Imported tahini tied to Salmonella cases in 3 states
The US Food and Drug Administration (FDA) said yesterday that it, the Centers for Disease Control and Prevention (CDC), and state health partners are investigating a multistate Salmonella Concord outbreak linked to imported tahini.
The outbreak comes less than 3 months since the CDC wrapped up an investigation into a different Salmonella Concord outbreak linked to tahini.
So far, 4 illnesses have been reported in three states: 2 in New York, 1 in Massachusetts, and 1 in Texas. One patient has been hospitalized, and the latest illness onset is Mar 23.
Based on the epidemiologic, product testing, and trace-back investigation, the FDA is warning consumers not to eat Karawan or El-Karawan labeled tahini, and it has asked that the product be recalled. Samples of the product were positive for Salmonella based on tests done by the New York City Department of Health and Mental Hygiene.
Yesterday Broddzenatti Holding of Jupiter, Fla., recalled retail and bulk Karawan tahini sold in 16-ounce jars and 39-pound buckets imported from Palestine between December 2018 and January 2019 due to potential Salmonella contamination. The products were distributed to New York, Massachusetts, Virginia, and Texas.
The label of the product that tested positive is Brodt Zenatti Holdings, an importer based in Jupiter, Fla.

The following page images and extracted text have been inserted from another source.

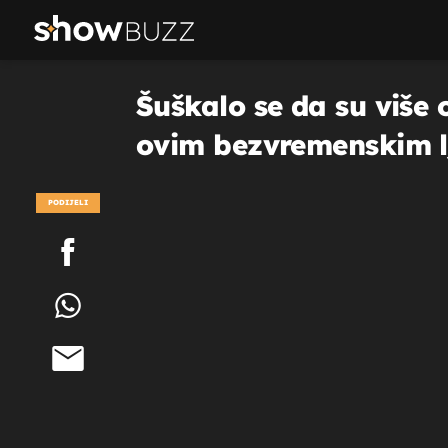
Šuškalo se da su više o
ovim bezvremenskim l
PODIJELI
POGLEDAJ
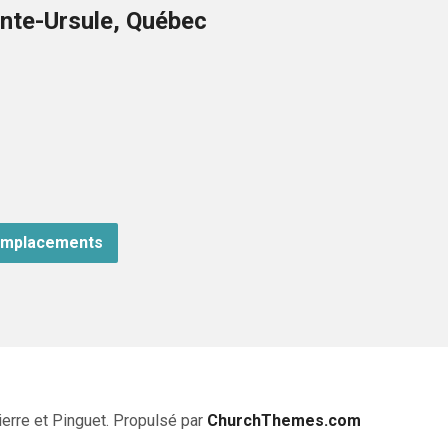
nte-Ursule, Québec
emplacements
erre et Pinguet. Propulsé par
ChurchThemes.com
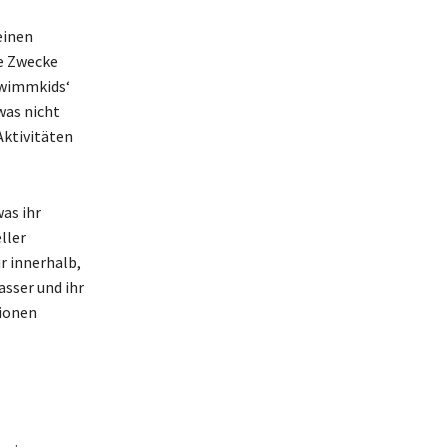
einen
ge Zwecke
hwimmkids‘
was nicht
Aktivitäten
was ihr
ller
r innerhalb,
sser und ihr
tionen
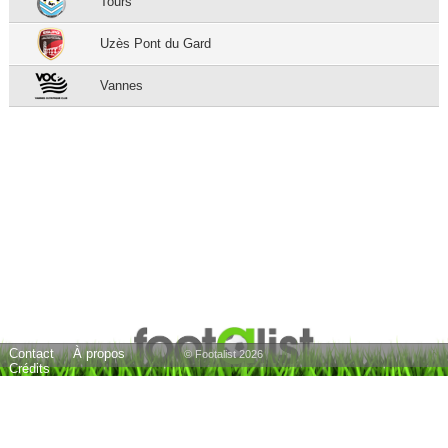
Tours
Uzès Pont du Gard
Vannes
Contact
À propos
© Footalist 2026
Crédits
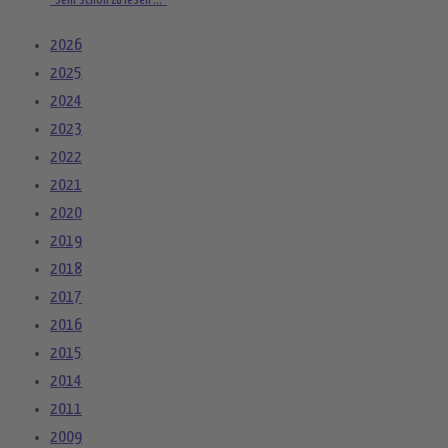
"Sehr schön zu lesen ..."
2026
2025
2024
2023
2022
2021
2020
2019
2018
2017
2016
2015
2014
2011
2009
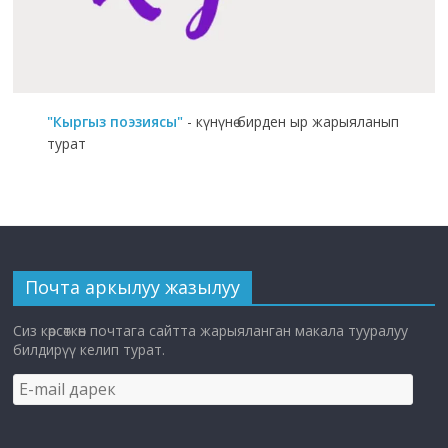
"Кыргыз поэзиясы"
- күнүнө бирден ыр жарыяланып
турат
Почта аркылуу жазылуу
Сиз көрсөткөн почтага сайтта жарыяланган макала тууралуу
билдирүү келип турат.
E-
mail
дарек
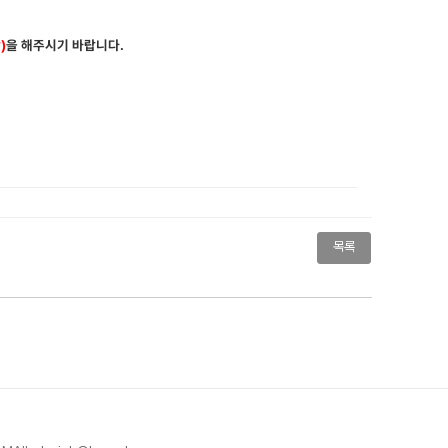
담
)
을 해주시기 바랍니다
.
목록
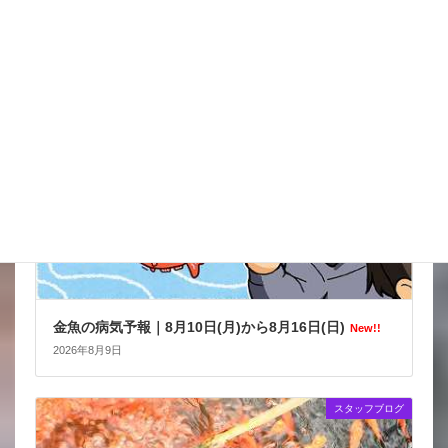
2026年8月9日
金魚の病気予報
金魚の病気予報｜8月10日(月)から8月16日(日)
New!!
2026年8月9日
スタッフブログ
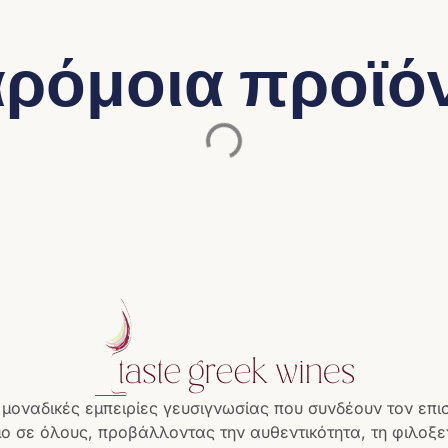
ρόμοια προϊό
 μοναδικές εμπειρίες γευσιγνωσίας που συνδέουν τον επι
ο σε όλους, προβάλλοντας την αυθεντικότητα, τη φιλοξεν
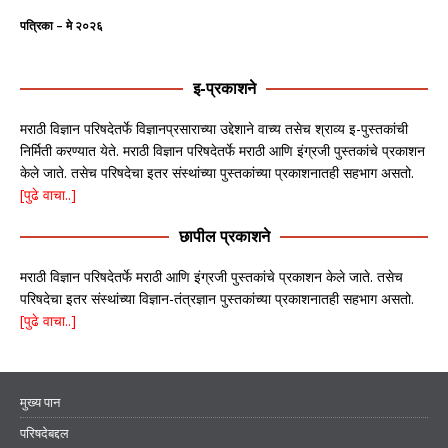
पत्रिका – मे २०२६
इ-प्रकाशने
मराठी विज्ञान परिषदेतर्फे विज्ञानप्रसाराच्या उद्देशाने वाच्य तसेच श्राव्य इ-पुस्तकांची
निर्मिती करण्यात येते. मराठी विज्ञान परिषदेतर्फे मराठी आणि इंग्रजी पुस्तकांचे प्रकाशन
केले जाते. तसेच परिषदेचा इतर संस्थांच्या पुस्तकांच्या प्रकाशनातही सहभाग असतो.
[पुढे वाचा..]
छापील प्रकाशने
मराठी विज्ञान परिषदेतर्फे मराठी आणि इंग्रजी पुस्तकांचे प्रकाशन केले जाते. तसेच
परिषदेचा इतर संस्थांच्या विज्ञान-तंत्रज्ञान पुस्तकांच्या प्रकाशनातही सहभाग असतो.
[पुढे वाचा..]
मुख्य पान
परिषदेबद्दल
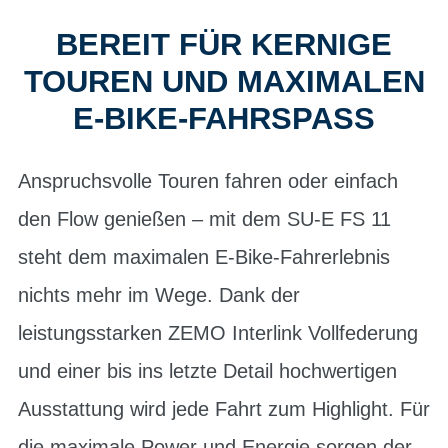
BEREIT FÜR KERNIGE
TOUREN UND MAXIMALEN
E-BIKE-FAHRSPASS
Anspruchsvolle Touren fahren oder einfach
den Flow genießen – mit dem SU-E FS 11
steht dem maximalen E-Bike-Fahrerlebnis
nichts mehr im Wege. Dank der
leistungsstarken ZEMO Interlink Vollfederung
und einer bis ins letzte Detail hochwertigen
Ausstattung wird jede Fahrt zum Highlight. Für
die maximale Power und Energie sorgen der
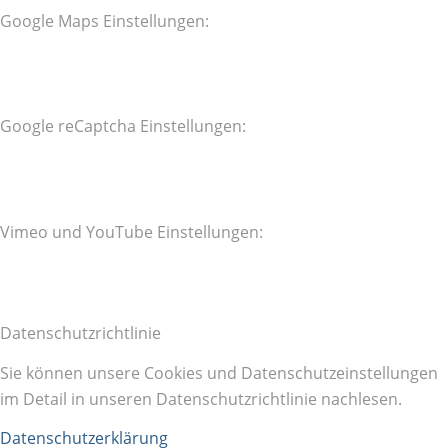
Google Maps Einstellungen:
Google reCaptcha Einstellungen:
Vimeo und YouTube Einstellungen:
Datenschutzrichtlinie
Sie können unsere Cookies und Datenschutzeinstellungen
im Detail in unseren Datenschutzrichtlinie nachlesen.
Datenschutzerklärung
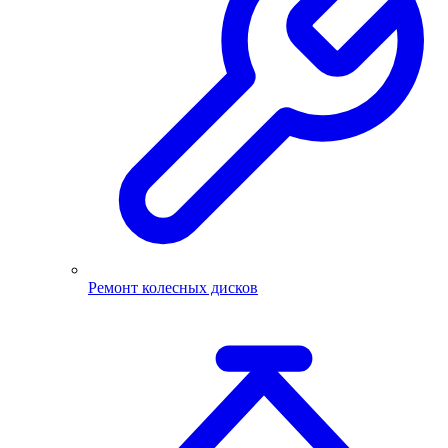
Ремонт колесных дисков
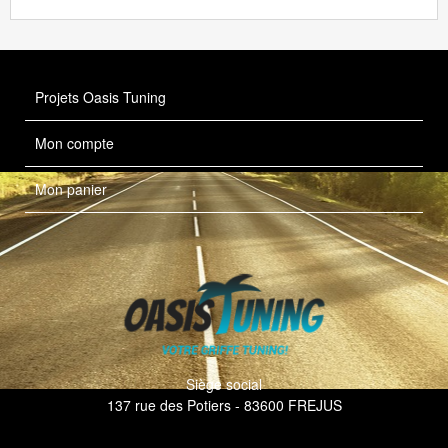
Projets Oasis Tuning
Mon compte
Mon panier
Siège social
137 rue des Potiers - 83600 FREJUS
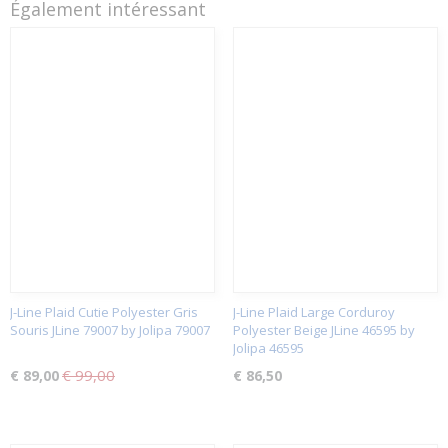
Également intéressant
J-Line Plaid Cutie Polyester Gris
J-Line Plaid Large Corduroy
Souris JLine 79007 by Jolipa 79007
Polyester Beige JLine 46595 by
Jolipa 46595
€ 99,00
€ 89,00
€ 86,50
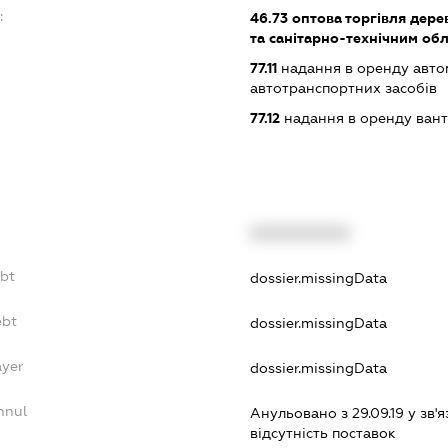
:
46.73
оптова торгівля дере
та санітарно-технічним о
77.11
надання в оренду автом
автотранспортних засобів
77.12
надання в оренду вант
XXXXXXXXXX
ebt
dossier.missingData
ebt
dossier.missingData
ayer
dossier.missingData
nnul
Анульовано з 29.09.19 у зв'я
вiдсутнiсть поставок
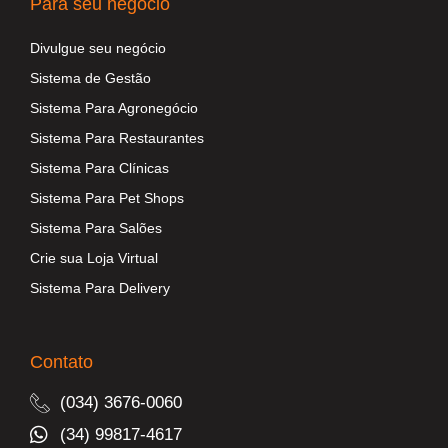
Para seu negócio
Divulgue seu negócio
Sistema de Gestão
Sistema Para Agronegócio
Sistema Para Restaurantes
Sistema Para Clínicas
Sistema Para Pet Shops
Sistema Para Salões
Crie sua Loja Virtual
Sistema Para Delivery
Contato
(034) 3676-0060
(34) 99817-4617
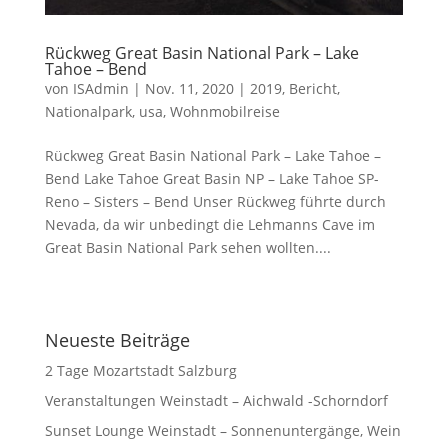
Rückweg Great Basin National Park – Lake
Tahoe – Bend
von
ISAdmin
|
Nov. 11, 2020
|
2019
,
Bericht
,
Nationalpark
,
usa
,
Wohnmobilreise
Rückweg Great Basin National Park – Lake Tahoe –
Bend Lake Tahoe Great Basin NP – Lake Tahoe SP-
Reno – Sisters – Bend Unser Rückweg führte durch
Nevada, da wir unbedingt die Lehmanns Cave im
Great Basin National Park sehen wollten....
Neueste Beiträge
2 Tage Mozartstadt Salzburg
Veranstaltungen Weinstadt – Aichwald -Schorndorf
Sunset Lounge Weinstadt – Sonnenuntergänge, Wein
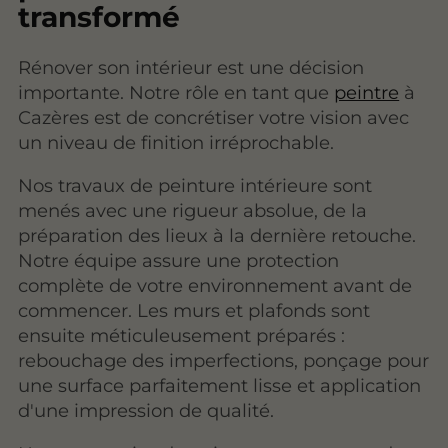
transformé
Rénover son intérieur est une décision
importante. Notre rôle en tant que
peintre
à
Cazères est de concrétiser votre vision avec
un niveau de finition irréprochable.
Nos travaux de peinture intérieure sont
menés avec une rigueur absolue, de la
préparation des lieux à la dernière retouche.
Notre équipe assure une protection
complète de votre environnement avant de
commencer. Les murs et plafonds sont
ensuite méticuleusement préparés :
rebouchage des imperfections, ponçage pour
une surface parfaitement lisse et application
d'une impression de qualité.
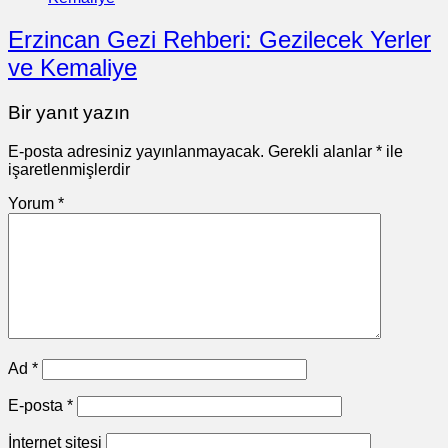
Erzincan Gezi Rehberi: Gezilecek Yerler
ve Kemaliye
Bir yanıt yazın
E-posta adresiniz yayınlanmayacak.
Gerekli alanlar
*
ile
işaretlenmişlerdir
Yorum
*
Ad
*
E-posta
*
İnternet sitesi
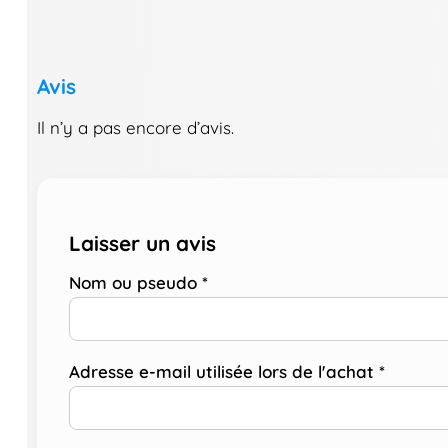
Avis
Il n’y a pas encore d’avis.
Laisser un avis
Nom ou pseudo
*
Adresse e-mail utilisée lors de l'achat
*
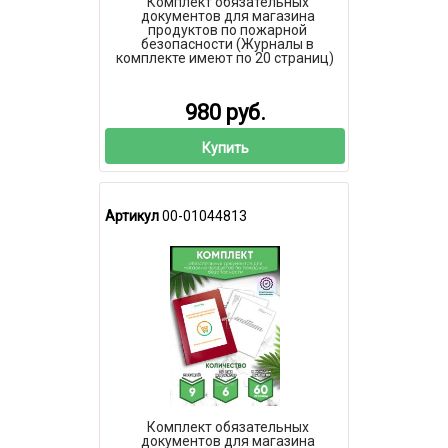
Комплект обязательных
документов для магазина
продуктов по пожарной
безопасности (Журналы в
комплекте имеют по 20 страниц)
980 руб.
Купить
Артикул
00-01044813
Комплект обязательных
документов для магазина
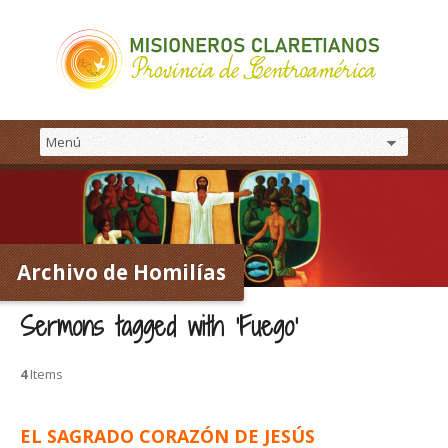
Archivo de Homilías
Sermons tagged with ‘Fuego’
4
Items
EL SAGRADO CORAZÓN DE JESÚS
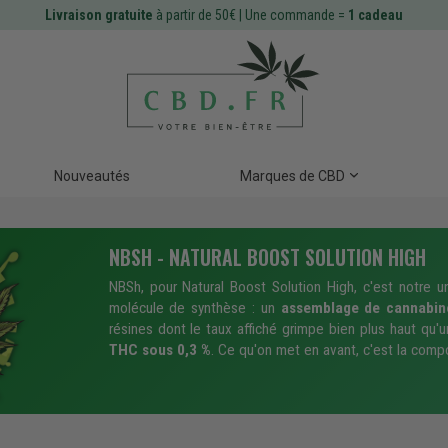
Livraison gratuite
à partir de 50€ | Une commande =
1 cadeau
Nouveautés
Marques de CBD
NBSH - NATURAL BOOST SOLUTION HIGH
NBSh, pour Natural Boost Solution High, c'est notre u
molécule de synthèse : un
assemblage de cannabino
résines dont le taux affiché grimpe bien plus haut qu'
THC sous 0,3 %
. Ce qu'on met en avant, c'est la comp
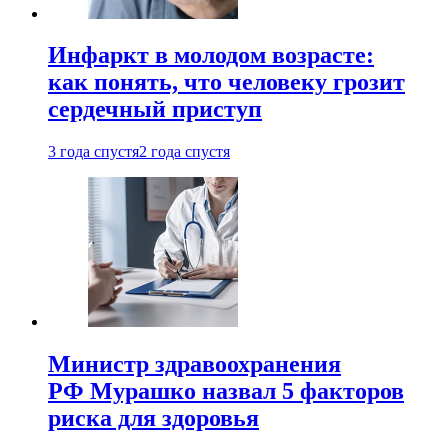
Инфаркт в молодом возрасте:
как понять, что человеку грозит
сердечный приступ
3 года спустя
2 года спустя
Министр здравоохранения
РФ Мурашко назвал 5 факторов
риска для здоровья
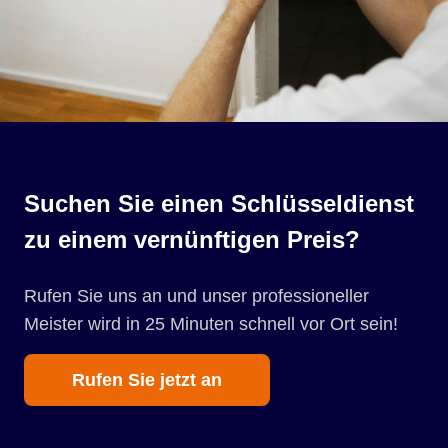
Suchen Sie einen Schlüsseldienst
zu einem vernünftigen Preis?
Rufen Sie uns an und unser professioneller
Meister wird in 25 Minuten schnell vor Ort sein!
Rufen Sie jetzt an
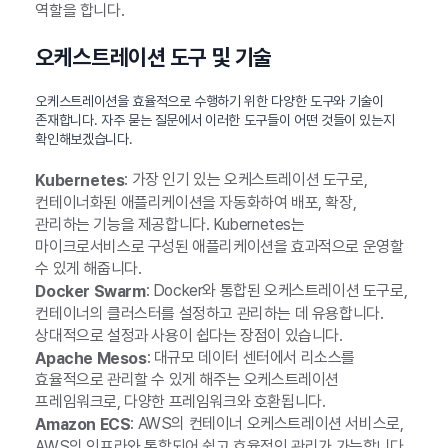
역할을 합니다.
오케스트레이션 도구 및 기술
오케스트레이션을 효율적으로 수행하기 위한 다양한 도구와 기술이
존재합니다. 자주 묻는 질문에서 이러한 도구들이 어떤 것들이 있는지
확인해보겠습니다.
: 가장 인기 있는 오케스트레이션 도구로,
Kubernetes
컨테이너화된 애플리케이션을 자동화하여 배포, 확장,
관리하는 기능을 제공합니다. Kubernetes는
마이크로서비스로 구성된 애플리케이션을 효과적으로 운영할
수 있게 해줍니다.
: Docker와 통합된 오케스트레이션 도구로,
Docker Swarm
컨테이너의 클러스터를 설정하고 관리하는 데 유용합니다.
상대적으로 설정과 사용이 쉽다는 장점이 있습니다.
: 대규모 데이터 센터에서 리소스를
Apache Mesos
효율적으로 관리할 수 있게 해주는 오케스트레이션
프레임워크로, 다양한 프레임워크와 호환됩니다.
: AWS의 컨테이너 오케스트레이션 서비스로,
Amazon ECS
AWS의 인프라와 통합되어 쉽고 효율적인 관리가 가능합니다.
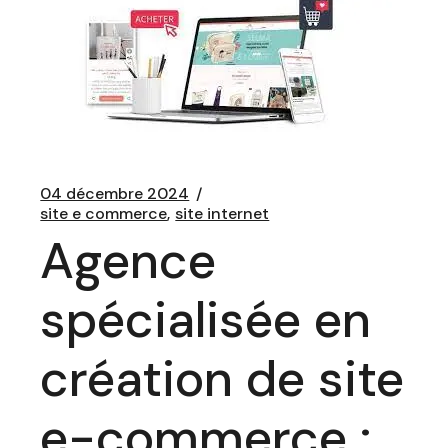
04 décembre 2024
site e commerce
site internet
Agence
spécialisée en
création de site
e-commerce :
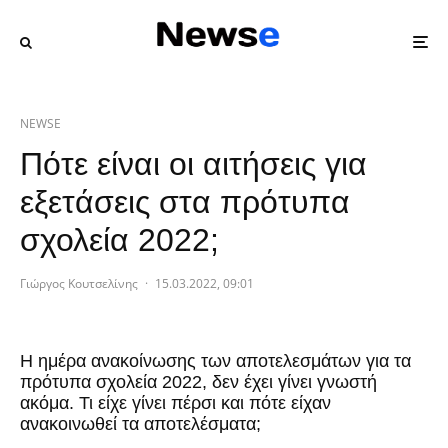
NEWSE
Πότε είναι οι αιτήσεις για
εξετάσεις στα πρότυπα
σχολεία 2022;
Γιώργος Κουτσελίνης
·
15.03.2022, 09:01
Η ημέρα ανακοίνωσης των αποτελεσμάτων για τα
πρότυπα σχολεία 2022, δεν έχει γίνει γνωστή
ακόμα. Τι είχε γίνει πέρσι και πότε είχαν
ανακοινωθεί τα αποτελέσματα;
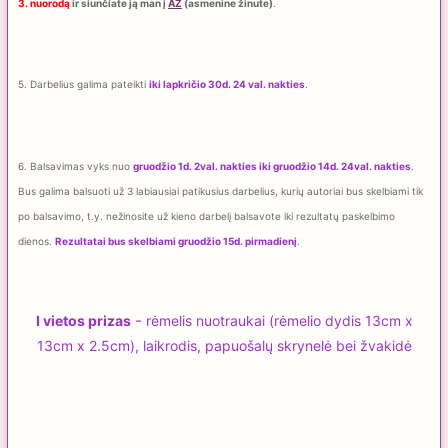
3. nuorodą
ir siunčiate ją man į
AŽ
(asmenine žinute)
.
5. Darbelius galima pateikti
iki lapkričio 30d. 24 val. nakties
.
6. Balsavimas vyks nuo
gruodžio 1d. 2val. nakties iki gruodžio 14d. 24val. nakties
.
Bus galima balsuoti už 3 labiausiai patikusius darbelius, kurių autoriai bus skelbiami tik
po balsavimo, t.y. nežinosite už kieno darbelį balsavote iki rezultatų paskelbimo
dienos.
Rezultatai bus skelbiami gruodžio 15d. pirmadienį
.
-
I vietos prizas
rėmelis nuotraukai (
rėmelio dydis 13cm x
13cm x 2.5cm), laikrodis, papuošalų skrynelė bei žvakidė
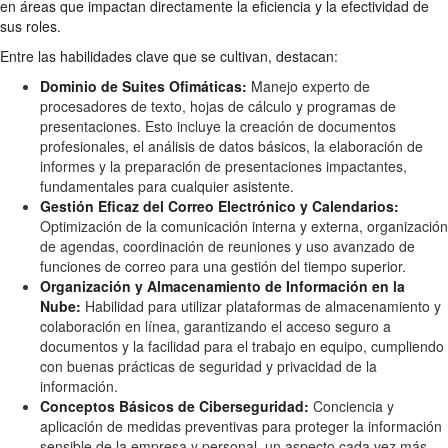
en áreas que impactan directamente la eficiencia y la efectividad de
sus roles.
Entre las habilidades clave que se cultivan, destacan:
Dominio de Suites Ofimáticas:
Manejo experto de
procesadores de texto, hojas de cálculo y programas de
presentaciones. Esto incluye la creación de documentos
profesionales, el análisis de datos básicos, la elaboración de
informes y la preparación de presentaciones impactantes,
fundamentales para cualquier asistente.
Gestión Eficaz del Correo Electrónico y Calendarios:
Optimización de la comunicación interna y externa, organización
de agendas, coordinación de reuniones y uso avanzado de
funciones de correo para una gestión del tiempo superior.
Organización y Almacenamiento de Información en la
Nube:
Habilidad para utilizar plataformas de almacenamiento y
colaboración en línea, garantizando el acceso seguro a
documentos y la facilidad para el trabajo en equipo, cumpliendo
con buenas prácticas de seguridad y privacidad de la
información.
Conceptos Básicos de Ciberseguridad:
Conciencia y
aplicación de medidas preventivas para proteger la información
sensible de la empresa y personal, un aspecto cada vez más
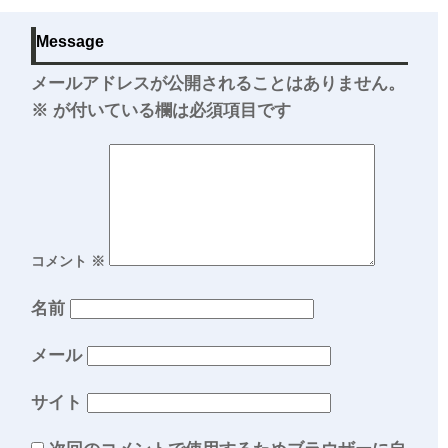
Message
メールアドレスが公開されることはありません。
※
が付いている欄は必須項目です
コメント
※
名前
メール
サイト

The FDA said, however, that other importers may have also imported the "Karawan Tahini and Halva" branded tahini, which was sold in bulk to retailers and restaurants and was also sold to consumers at retail locations and online.
Though the investigation is ongoing, the FDA said that at this time, the current outbreak doesn't appear to be linked to previous one, which involved Baron's brand made by Achdut, Ltd., and sickened eight people in four states.
May 15 FDA statement
May 16 FDA recall notice
Feb 27 CIDRAP News scan "CDC ends probe into multistate Salmonella outbreak tied to tahini products"
CDC notes 52-case Salmonella outbreak tied to live chicks, ducklings
The CDC today confirmed that 52 people have been sickened—5 of them seriously enough to require hospitalization—in a 21-state outbreak of Salmonella infections tied to handling backyard poultry like chicks and ducklings.
The outbreak is the latest in a series of Salmonella outbreaks tied to live poultry, the most recent of which happened last year and eventually affected at least 334 people, 56 of whom were hospitalized. The current outbreak strains are Salmonella Braenderup and Montevideo.
Ohio has the most cases, with 9, followed by Missouri (6), Pennsylvania (5), Tennessee (4), and Virginia (4). Patients range in age from less than 1 year to 60, with a median age of 21 years. Illness-onset dates range from Jan 12 to Apr 29, and no deaths have been reported.
"Epidemiologic and laboratory evidence indicate that contact with backyard poultry (such as chicks and ducklings) from multiple hatcheries is the likely source of these outbreaks," the CDC said. "People reported obtaining chicks and ducklings from several sources, including agricultural stores, websites, and hatcheries."
Most people infected with Salmonella develop diarrhea, fever, and stomach cramps 12 to 72 hours after exposure. The illness typically lasts 4 to 7 days, the CDC said.